** Lesetext **
::::
Und in diesen freundlichen Angesichtern (Gott erhebe sein Angesicht auf Dich und sei Dir gnädig) wächst die Sicherheit und die Gewissheit, dass Leben genau so gemeint ist. In aller Gebrochenheit und allen Ängsten – die sind nämlich immer auch da – aber immer wieder im nächsten Schritt im Vertrauen.

Wir reden bestimmt zwei Stunden und mein Herz geht ganz weit auf. Ich könnte nicht tun, was die beiden da immer wieder tun. Alle drei Monate kurz ausreisen, weil sie bisher kein richtiges Langzeit Visum bekommen haben. Auf dem Dorf leben und sich komplett einlassen auf die Menschen dort. Mit wenig Sprachkenntnissen. Wenig Geld und trotzdem mit dem Vorurteil belegt, dass sie ja Geld haben müssen, weil sie weiß sind und ein Auto haben. Ich bewundere die beiden, schaffe es aber gleichzeitig, mich glücklicherweise nicht dafür abzuwerten. Sondern klar zu kriegen, dass meine Gabe was anderes ist. Und ich das lebe. Und auch das wertvoll ist und ich mich jetzt nicht vergleichen oder kleinmachen muss.

Wer ein wenig mehr über die Erlebnisse und Herausforderungen der beiden lesen mag, findet ihren englischsprachigen Blog unter https://babuvernbibihildatanzania.blogspot.com

Jedenfalls ist seit dieser Begegnung meine Aufmerksamkeit wieder mehr bei dem Fühlen, die Ambivalenzen sind spürbarer und auch die Kraft, die im Vertrauen und in der Sicherheit in der Verbundenheit liegt. Ich fühle mich sehr verbunden, mit mir, mit anderen Menschen, mit meinen neuen afrikanischen Freunden. und in meinem inneren Reisebus ist mehr los als in jedem vollgestopften Dala Dala…

Ich zeige mich mit noch weniger Scheu. Und ich habe noch mehr Verständnis und Mitgefühl für die Menschen, die den Preis für diese Erfahrung, die ich gerade mache, auch zahlen.
::::
** Aufgabe 1 **
Entnimm dem Lesetext wortgetreu den Abschnitt, der bei „Und in diesen“ anfängt und bei „Schritt im Vertrauen.“ aufhört.
** Aufgabe 2 **
In welchem Abstand müssen die beiden laut Lesetext kurz ausreisen?
::::
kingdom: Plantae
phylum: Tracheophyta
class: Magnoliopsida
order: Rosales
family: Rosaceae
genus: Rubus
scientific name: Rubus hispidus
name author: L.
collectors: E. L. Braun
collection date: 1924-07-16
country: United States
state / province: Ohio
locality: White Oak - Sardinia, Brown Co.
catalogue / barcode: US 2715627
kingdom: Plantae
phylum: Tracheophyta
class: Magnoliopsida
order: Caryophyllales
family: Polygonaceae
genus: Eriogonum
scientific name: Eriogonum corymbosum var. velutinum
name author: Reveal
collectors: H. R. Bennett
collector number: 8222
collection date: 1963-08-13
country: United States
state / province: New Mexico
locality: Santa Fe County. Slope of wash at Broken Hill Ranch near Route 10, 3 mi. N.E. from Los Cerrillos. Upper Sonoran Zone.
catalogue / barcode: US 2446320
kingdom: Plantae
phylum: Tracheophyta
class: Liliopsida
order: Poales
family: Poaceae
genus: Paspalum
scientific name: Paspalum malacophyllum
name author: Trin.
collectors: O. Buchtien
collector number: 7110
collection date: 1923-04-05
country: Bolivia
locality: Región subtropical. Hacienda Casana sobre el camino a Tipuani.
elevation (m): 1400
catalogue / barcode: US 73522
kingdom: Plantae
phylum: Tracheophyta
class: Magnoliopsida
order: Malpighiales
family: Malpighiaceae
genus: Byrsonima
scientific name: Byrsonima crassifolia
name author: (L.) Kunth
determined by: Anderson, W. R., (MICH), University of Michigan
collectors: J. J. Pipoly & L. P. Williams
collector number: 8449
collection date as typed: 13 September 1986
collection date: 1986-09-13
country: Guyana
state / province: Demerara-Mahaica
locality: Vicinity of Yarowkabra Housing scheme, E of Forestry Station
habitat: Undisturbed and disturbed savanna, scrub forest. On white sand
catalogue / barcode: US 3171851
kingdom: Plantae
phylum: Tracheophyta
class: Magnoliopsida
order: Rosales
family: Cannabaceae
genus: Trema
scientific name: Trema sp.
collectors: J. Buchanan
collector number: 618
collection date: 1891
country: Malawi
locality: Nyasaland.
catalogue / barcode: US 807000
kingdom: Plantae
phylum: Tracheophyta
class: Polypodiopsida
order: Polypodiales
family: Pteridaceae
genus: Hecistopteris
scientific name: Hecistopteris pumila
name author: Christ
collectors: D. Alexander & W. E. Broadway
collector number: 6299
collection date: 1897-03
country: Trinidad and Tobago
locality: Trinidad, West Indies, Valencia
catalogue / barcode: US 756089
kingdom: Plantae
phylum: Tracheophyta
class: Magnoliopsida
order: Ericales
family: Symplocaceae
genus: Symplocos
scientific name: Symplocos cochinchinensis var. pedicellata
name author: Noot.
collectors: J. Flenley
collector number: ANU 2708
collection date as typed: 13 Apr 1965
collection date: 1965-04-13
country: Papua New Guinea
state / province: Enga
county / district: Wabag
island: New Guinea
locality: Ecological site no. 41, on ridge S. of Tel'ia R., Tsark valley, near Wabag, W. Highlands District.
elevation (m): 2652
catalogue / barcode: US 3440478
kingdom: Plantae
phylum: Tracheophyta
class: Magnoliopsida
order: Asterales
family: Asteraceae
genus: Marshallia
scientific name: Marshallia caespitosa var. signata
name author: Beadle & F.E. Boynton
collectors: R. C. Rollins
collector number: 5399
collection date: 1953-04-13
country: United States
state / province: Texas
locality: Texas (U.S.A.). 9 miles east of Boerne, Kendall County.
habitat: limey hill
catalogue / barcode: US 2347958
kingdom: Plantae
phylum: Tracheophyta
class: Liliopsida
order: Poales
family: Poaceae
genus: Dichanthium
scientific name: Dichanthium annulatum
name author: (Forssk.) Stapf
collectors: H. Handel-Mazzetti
::::
** Lösung 1 **
Und in diesen freundlichen Angesichtern (Gott erhebe sein Angesicht auf Dich und sei Dir gnädig) wächst die Sicherheit und die Gewissheit, dass Leben genau so gemeint ist. In aller Gebrochenheit und allen Ängsten – die sind nämlich immer auch da – aber immer wieder im nächsten Schritt im Vertrauen.

** Lösung 2 **
Alle drei Monate.